*Given data*:
--- START ---

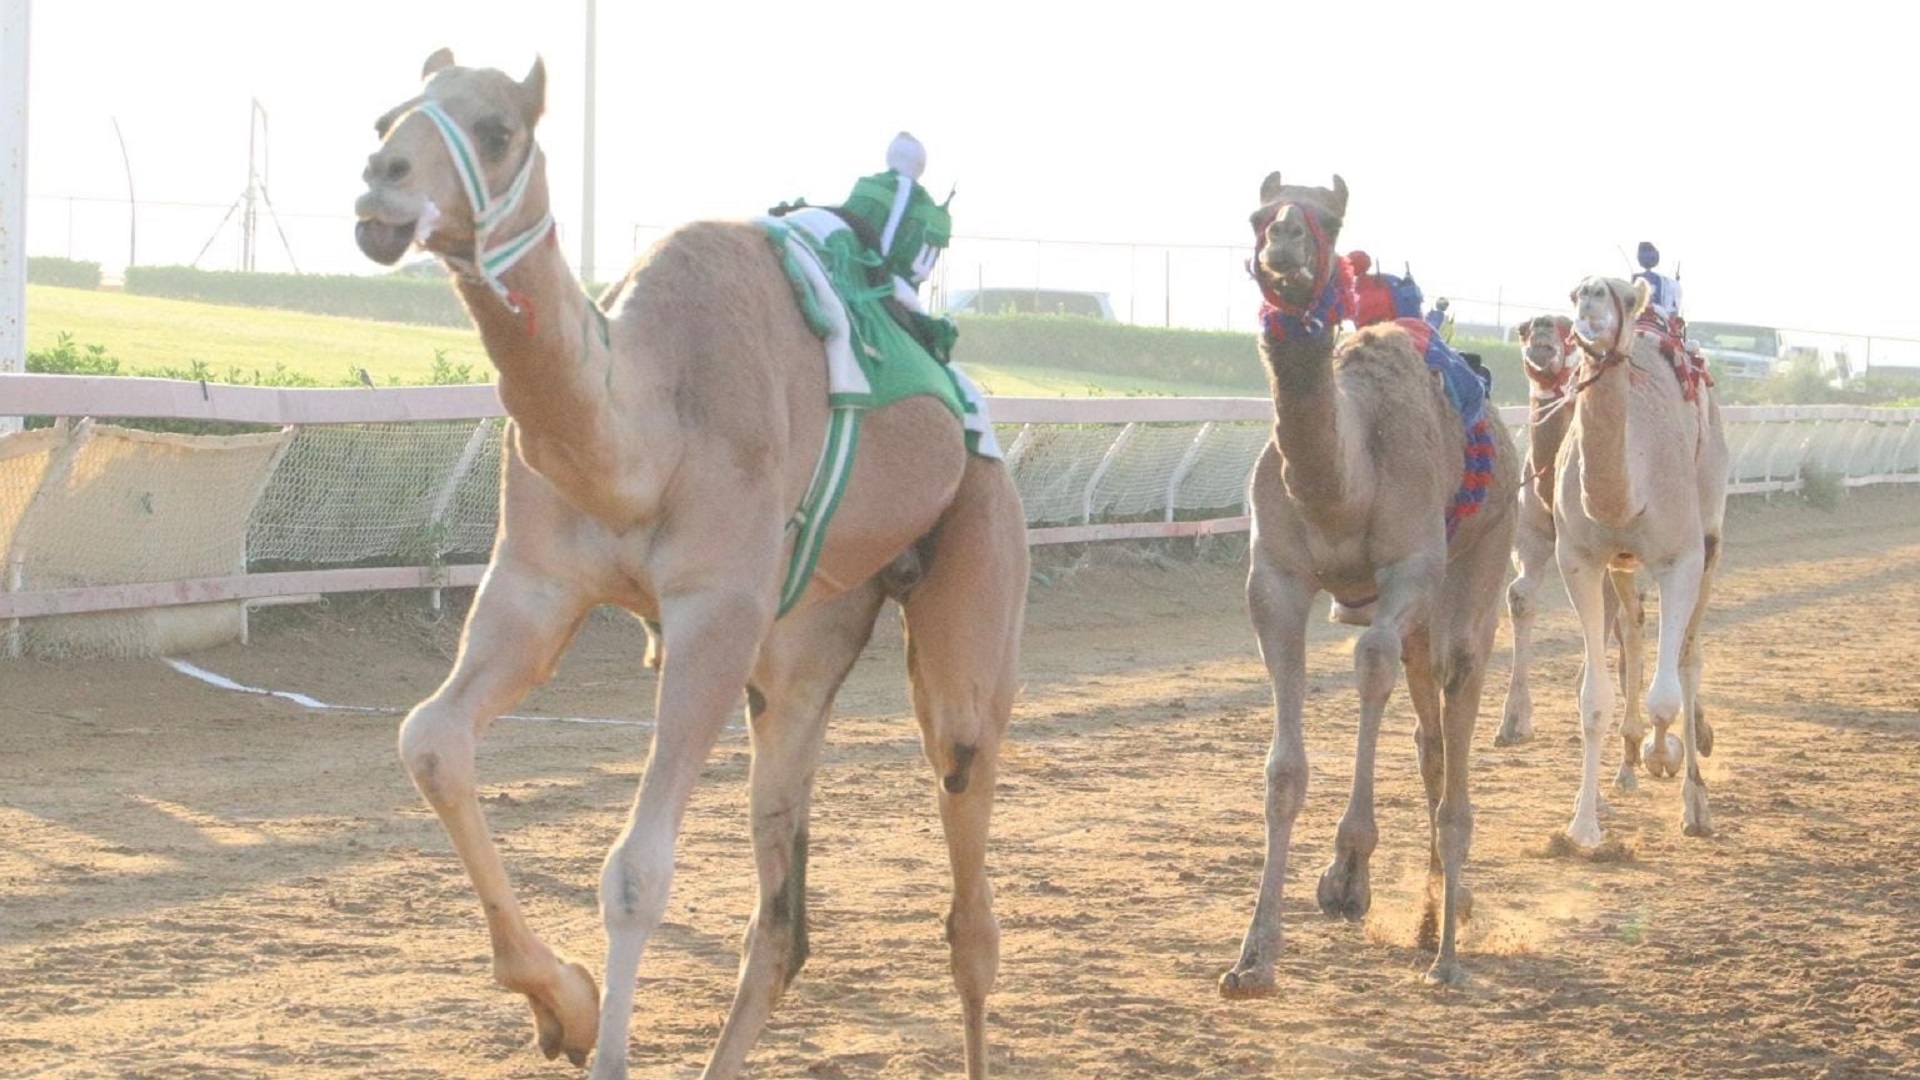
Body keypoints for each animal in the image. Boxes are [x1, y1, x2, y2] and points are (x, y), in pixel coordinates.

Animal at [353, 52, 1029, 1076]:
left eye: (499, 129)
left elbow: (637, 870)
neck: (648, 427)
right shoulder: (537, 585)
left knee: (970, 888)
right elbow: (429, 740)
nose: (380, 184)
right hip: (803, 645)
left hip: (978, 551)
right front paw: (564, 1007)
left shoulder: (716, 607)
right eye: (390, 115)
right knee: (782, 921)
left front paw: (595, 1032)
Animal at [1221, 171, 1520, 991]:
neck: (1343, 482)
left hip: (1481, 558)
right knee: (1428, 730)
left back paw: (1446, 936)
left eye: (1328, 219)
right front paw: (1252, 958)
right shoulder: (1273, 583)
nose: (1284, 241)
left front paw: (1348, 870)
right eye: (1258, 214)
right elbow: (1283, 769)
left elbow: (1370, 665)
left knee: (1454, 682)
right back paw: (1436, 915)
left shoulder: (1410, 570)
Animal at [1497, 311, 1651, 791]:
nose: (1542, 329)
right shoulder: (1532, 539)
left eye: (1567, 329)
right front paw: (1513, 723)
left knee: (1635, 618)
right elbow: (1521, 598)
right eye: (1524, 328)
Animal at [1551, 272, 1735, 845]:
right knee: (1632, 633)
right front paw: (1583, 825)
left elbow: (1667, 695)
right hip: (1623, 566)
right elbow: (1593, 699)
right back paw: (1628, 761)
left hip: (1711, 536)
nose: (1592, 295)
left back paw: (1689, 784)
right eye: (1573, 293)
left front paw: (1668, 757)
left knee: (1688, 655)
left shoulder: (1682, 558)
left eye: (1625, 299)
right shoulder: (1580, 559)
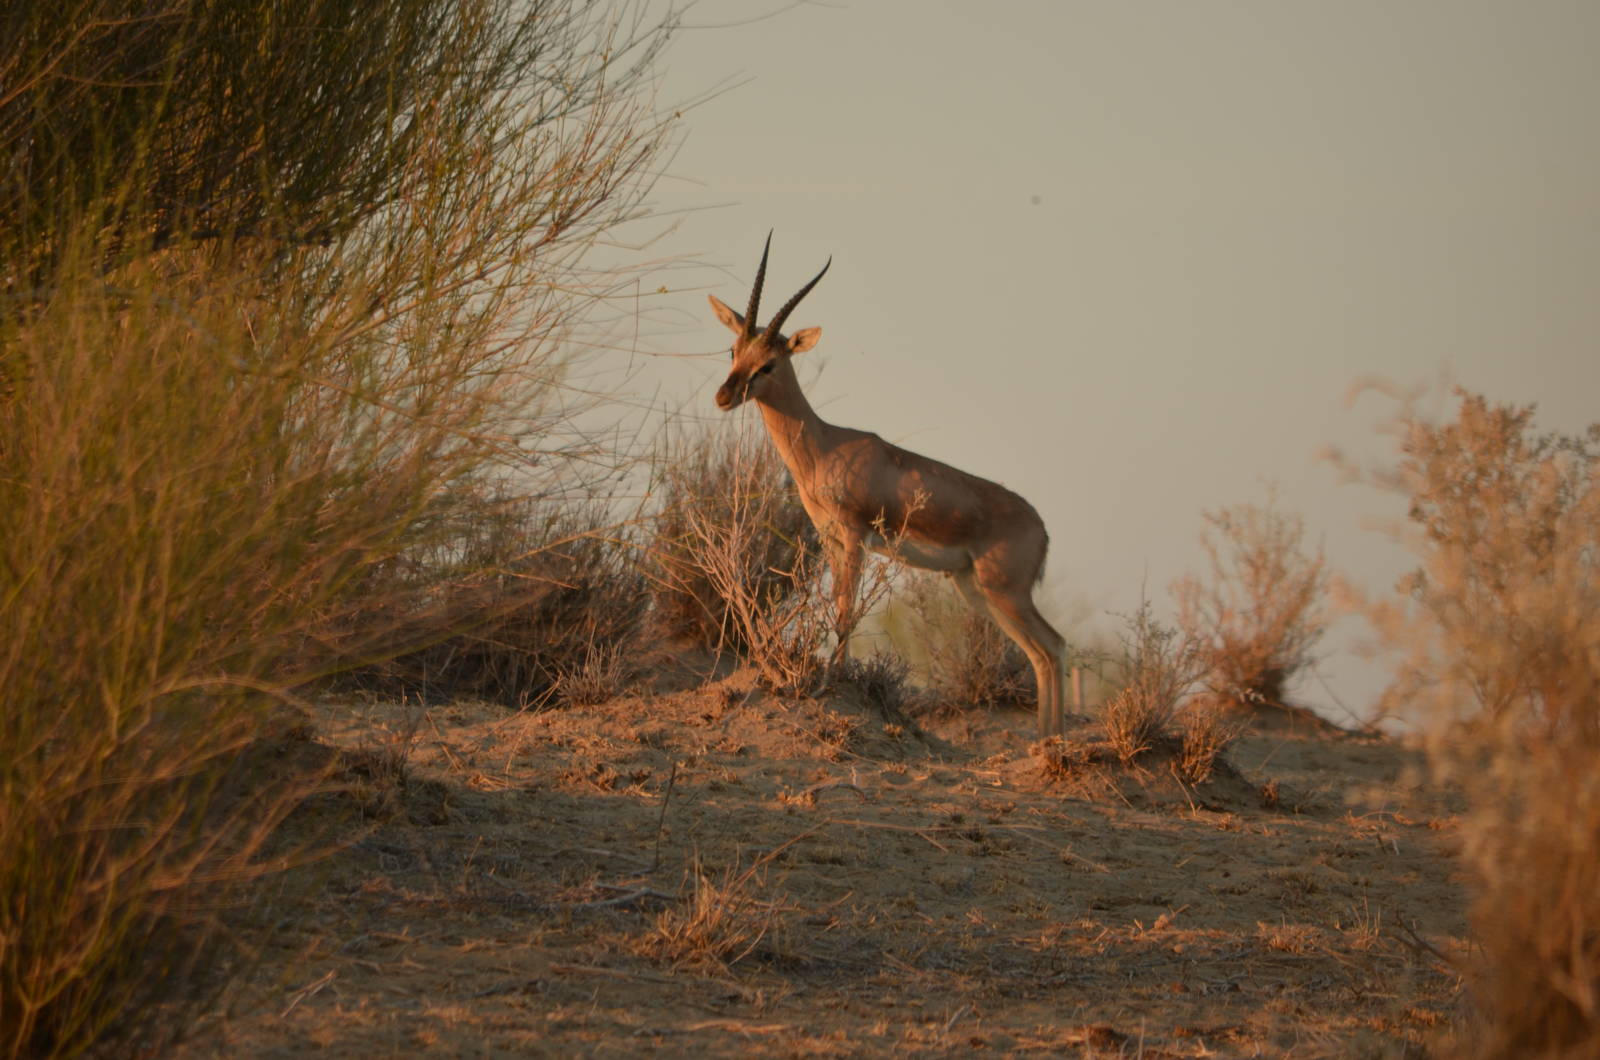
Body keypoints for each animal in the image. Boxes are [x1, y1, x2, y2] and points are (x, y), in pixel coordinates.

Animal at [709, 235, 1068, 737]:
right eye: (733, 351)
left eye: (770, 363)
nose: (724, 396)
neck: (824, 446)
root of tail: (1041, 528)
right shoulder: (830, 538)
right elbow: (839, 605)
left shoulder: (855, 536)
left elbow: (845, 609)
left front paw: (834, 680)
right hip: (977, 590)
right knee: (1041, 653)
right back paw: (1045, 738)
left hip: (1005, 592)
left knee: (1053, 646)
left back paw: (1052, 742)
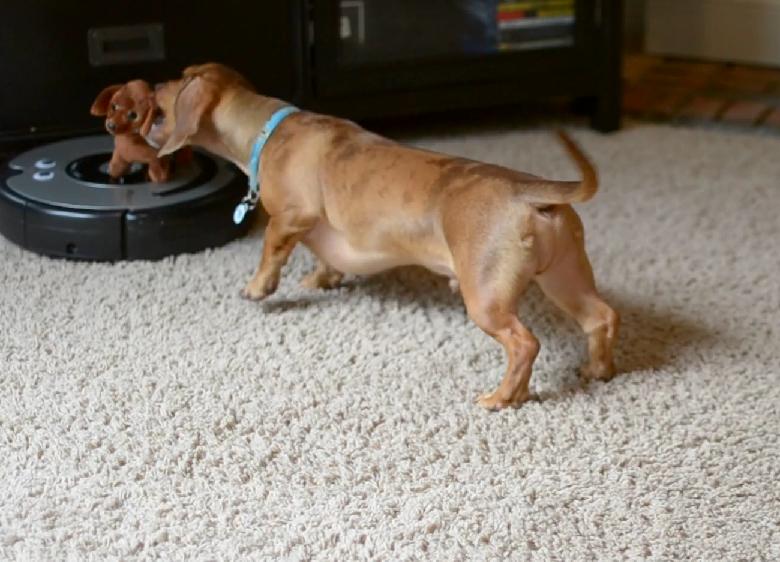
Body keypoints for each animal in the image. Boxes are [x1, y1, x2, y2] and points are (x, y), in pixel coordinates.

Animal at [149, 63, 620, 410]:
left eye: (172, 83)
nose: (148, 85)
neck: (268, 128)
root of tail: (530, 192)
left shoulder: (290, 216)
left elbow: (271, 251)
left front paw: (257, 287)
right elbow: (322, 256)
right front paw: (321, 278)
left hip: (487, 299)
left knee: (525, 344)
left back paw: (503, 397)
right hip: (563, 276)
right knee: (600, 317)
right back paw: (598, 370)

--- END ---

*What is needed*: The required output is each line of the entries that contains the word "elbow".

*Your response*:
left elbow: (637, 870)
right elbow: (429, 740)
right elbow: (1283, 769)
left elbow: (1370, 665)
right elbow: (1521, 598)
left elbow: (1667, 695)
right elbow: (1593, 699)
right elbow: (839, 605)
left elbow: (845, 609)
left elbow: (271, 251)
right elbow: (322, 256)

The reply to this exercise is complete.